La seconde, d'ordre historique, est la bonne corrélation qui existait dans les années trente, avec les premiers amplificateurs à triode, entre les mesures et l'écoute - corrélation qui s'est dissolue par la suite en raison de la complexité croissante des circuits et de la perte de linéarité qu'elle a engendrée. Le divorce entre les mesures traditionnelles et la qualité de restitution était alors consommé. Mais il s'instaura si progressivement qu'on mit des années à l'admettre ...

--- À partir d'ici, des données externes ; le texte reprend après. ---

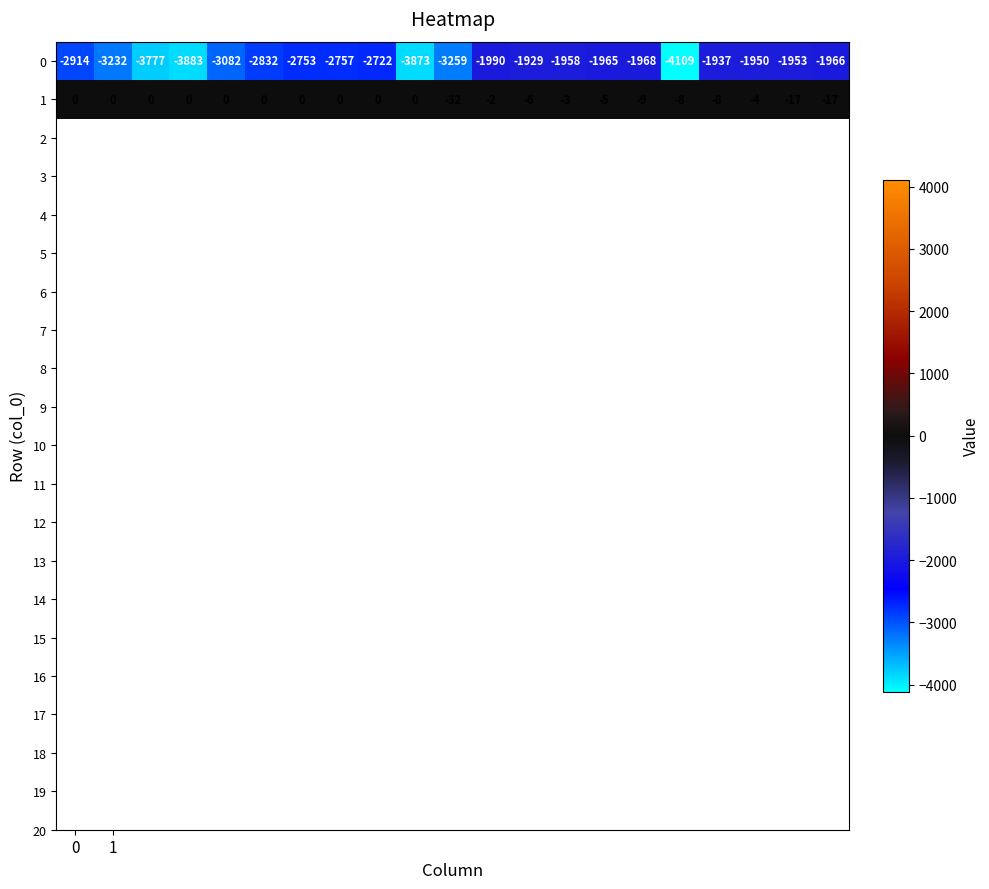

List the series in order of their peak value, lowest first.

0, 1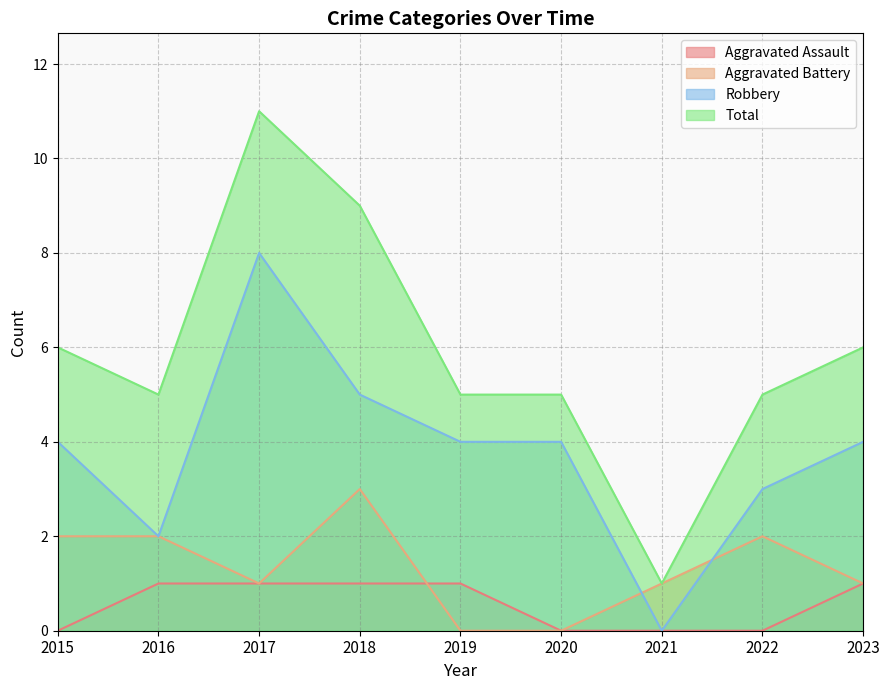

What is the maximum value shown in the chart?

11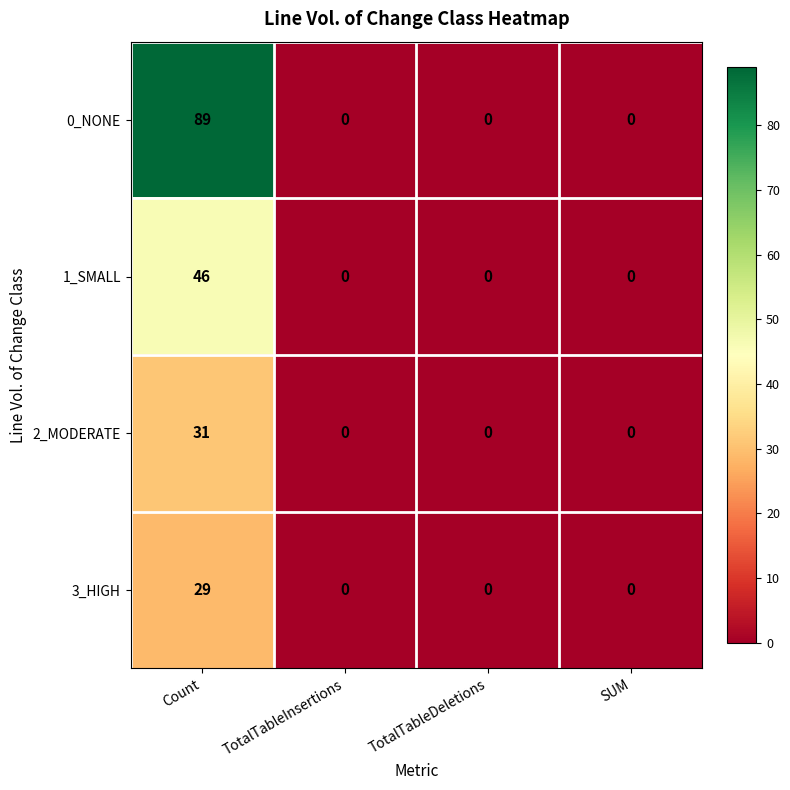

Which series has the largest range (max minus min)?

0_NONE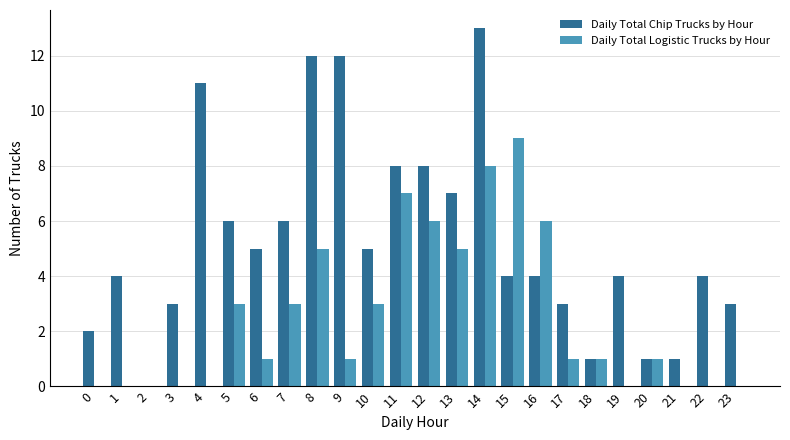

What are all the series names shown in the legend?

Daily Total Chip Trucks by Hour, Daily Total Logistic Trucks by Hour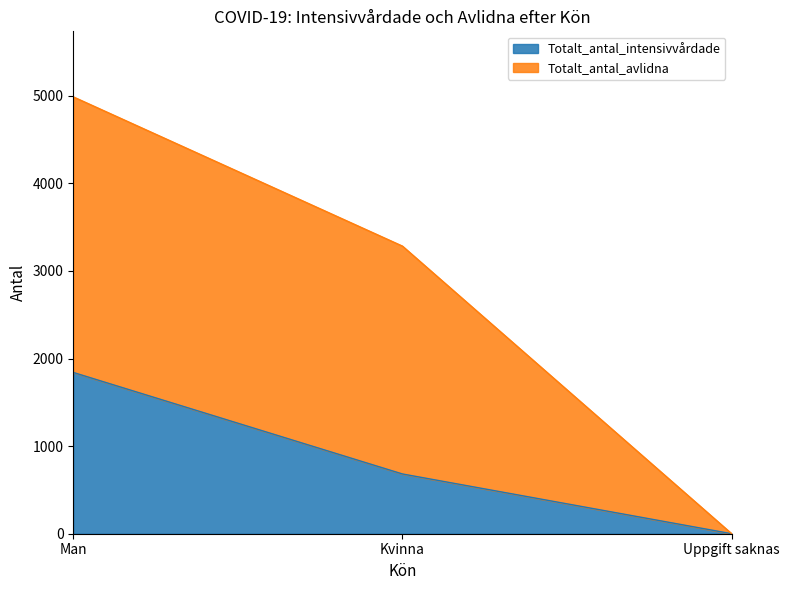

Which series changed the most between Man and Uppgift saknas?

Totalt_antal_avlidna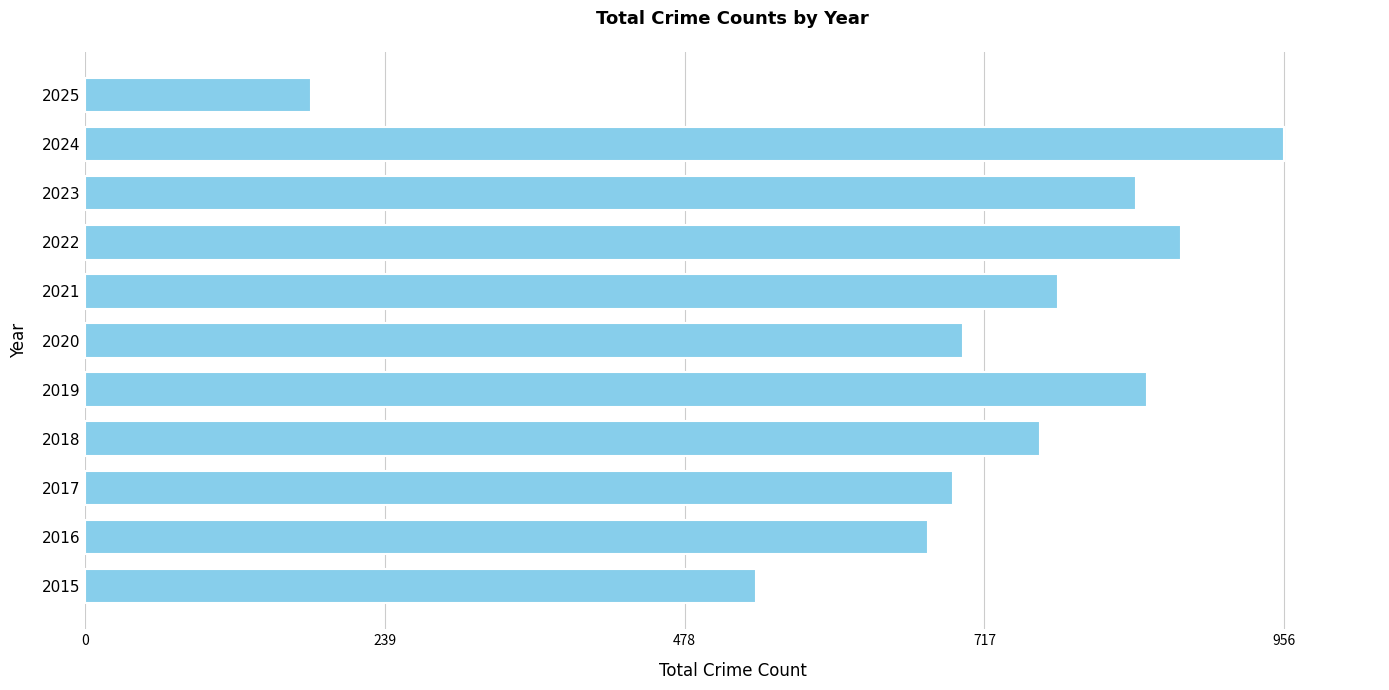

True or false: the data shows 1191 at 2019.

False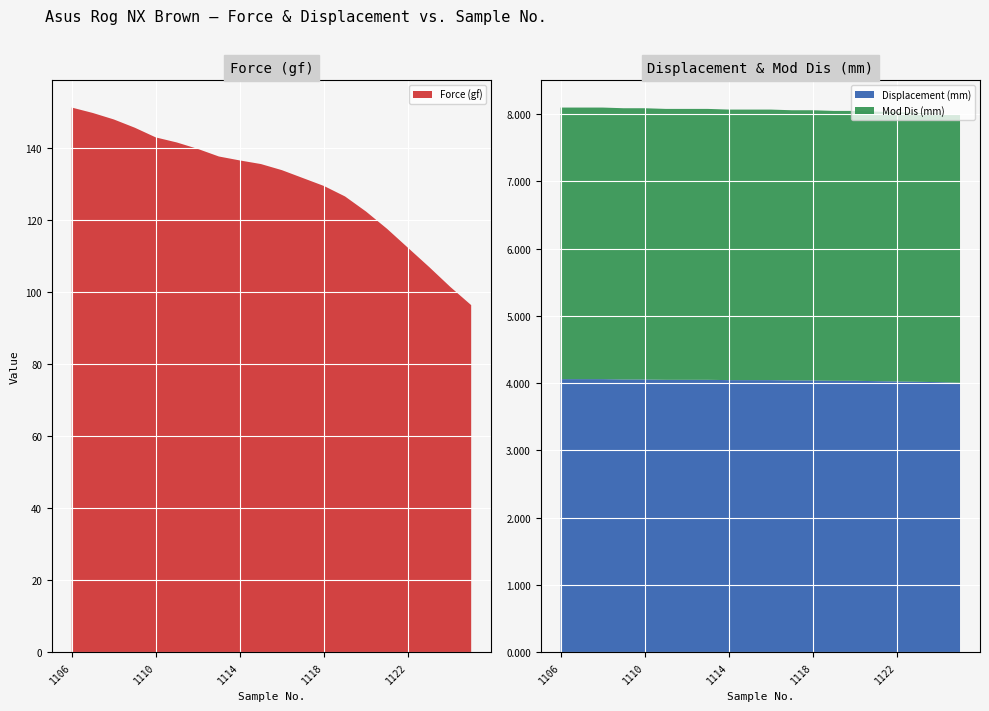

Reading right to left, transcribe all the data shown in this chart.

Force (gf): 1125=96.4	1124=101.5	1123=107.0	1122=112.3	1121=117.6	1120=122.4	1119=126.6	1118=129.5	1117=131.7	1116=133.9	1115=135.6	1114=136.6	1113=137.7	1112=139.8	1111=141.6	1110=143.0	1109=145.7	1108=148.0	1107=149.8	1106=151.3
Displacement (mm): 1125=4.0	1124=4.0	1123=4.0	1122=4.0	1121=4.0	1120=4.0	1119=4.0	1118=4.0	1117=4.0	1116=4.0	1115=4.0	1114=4.0	1113=4.0	1112=4.0	1111=4.0	1110=4.1	1109=4.1	1108=4.1	1107=4.1	1106=4.1
Mod Dis (mm): 1125=4.0	1124=4.0	1123=4.0	1122=4.0	1121=4.0	1120=4.0	1119=4.0	1118=4.0	1117=4.0	1116=4.0	1115=4.0	1114=4.0	1113=4.0	1112=4.0	1111=4.0	1110=4.0	1109=4.0	1108=4.0	1107=4.0	1106=4.0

A présent on s'accommode tant bien que mal de cette situation quelque peu absurde. D'un côté, les constructeurs continuent à fai­re leurs mesures comme au bon vieux temps, tandis que de l'autre, les amateurs de hi-fi ne prêtent plus la moindre attention à ces mesures et ne s'intéressent qu'aux comptes rendus d'écoute ... Dans cet univers schizophrénique, un chercheur comme Gérard Perrot, capable de remettre en cause scientifiquement les méthodes de mesures et leurs liens avec l'écoute, fait figure d'exception!
Pourtant, l'observation et le simple bon sens peuvent nous amener à entrevoir quelle est, dans le signal musical, la caracté­ristique que les techniciens ont fini par perdre de vue. Récemment, par hasard, nous nous sommes livré à une expérience révélatrice. Disposant d'un amplificateur équipé de « vu-mètres » professionnels, nous avons voulu nous faire une idée des puis­sances en jeu pour une écoute domestique avec des enceintes à faible rendement (85 dB/W lm environ). Surprise: hormis quelques crêtes atteignant des niveaux élevés et dépassant çà ou là une dizaine de watts, l'essentiel du message musical (des Concertos grossos de Haendel) tenait dans une fourchette de puissance inférieure au watt! Un temps accentué se traduisait par un supplément d'une fraction de watt, une note filée par une diminution de puissance à peine lisible et un vibrato d'amplitu­de par des variations à la limite de l'invisible. L'accentuation, l'articulation du discours musical, son expressivité, son rythme, en bref tout ce qui forme sa vie se jouerait ainsi sur des micro­watts! Bien sûr, à partir d'autres musiques et d'autres instru­ments comme le piano par exemple, ces écarts de puissance peu­vent être plus marqués et plus fréquents. Mais il est tout de même intéressant de noter qu'avec certaines interprétations qui n'ont rien de statique, l'essentiel du rythme et du mouvement se résume à d'infimes fluctuations de la pression acoustique.


Ces fluctuations infinitésimales représentent la dynamique fine, qui nous paraît être d'un point de vue musical beaucoup plus importante que la dynamique globale, représentant l'écart d'intensité entre les sons les plus forts et les sons les plus faibles. Sur les signaux de forte intensité, on sait que l'oreille perd beaucoup de sa sensibilité. Elle devient très tolérante. Qu'importe que le coup de grosse caisse soit restitué avec une certaine imprécision dans l'amplitude. Plus le signal est intense, plus l'ouïe manque de finesse, plus elle devient tolérante. En re­vanche sur les petits signaux, il se produit l'inverse. Si les varia­tions d'intensité les plus délicates sont écrasées, ou seulement rendues de façon imprécise, que restera-t-il d'un vibrato d'am­plitude par exemple, ou d'un subtil accent rythmique? D'où l'aberration, que représentent, à de rares exceptions près, ces énormes amplificateurs capables de débiter sans fléchir plu­sieurs centaines de watts mais inaptes par nature à différencier des signaux de quelques microwatts.


Dans le même ordre d'idée, on peut se demander s'il n'aurait pas été plus intéressant avec le compact de concentrer sur les si­gnaux de faibles amplitudes un maximum d'informations plutôt que de les répartir de façon linéaire entre les deux valeurs ex­trêmes de la dynamique. Si, dans certaines conditions et avec certaines musiques, le vinyle peut encore apparaître musicale­ment plus expressif et plus vivant que la petite galette argentée, ce n'est certainement pas en vertu de la dynamique globale (rap­port signal/bruit) qui est médiocre, mais de la dynamique fine où il excelle. Alors que l'on envisage de remplacer le standard en 16 bits du CD par un standard plus élaboré, il serait vivement souhaitable que les ingénieurs examinent de près cette préémi­nence psycho acoustique de la dynamique fine sur la dynamique globale. La musique a tout à y gagner. J.-M.P.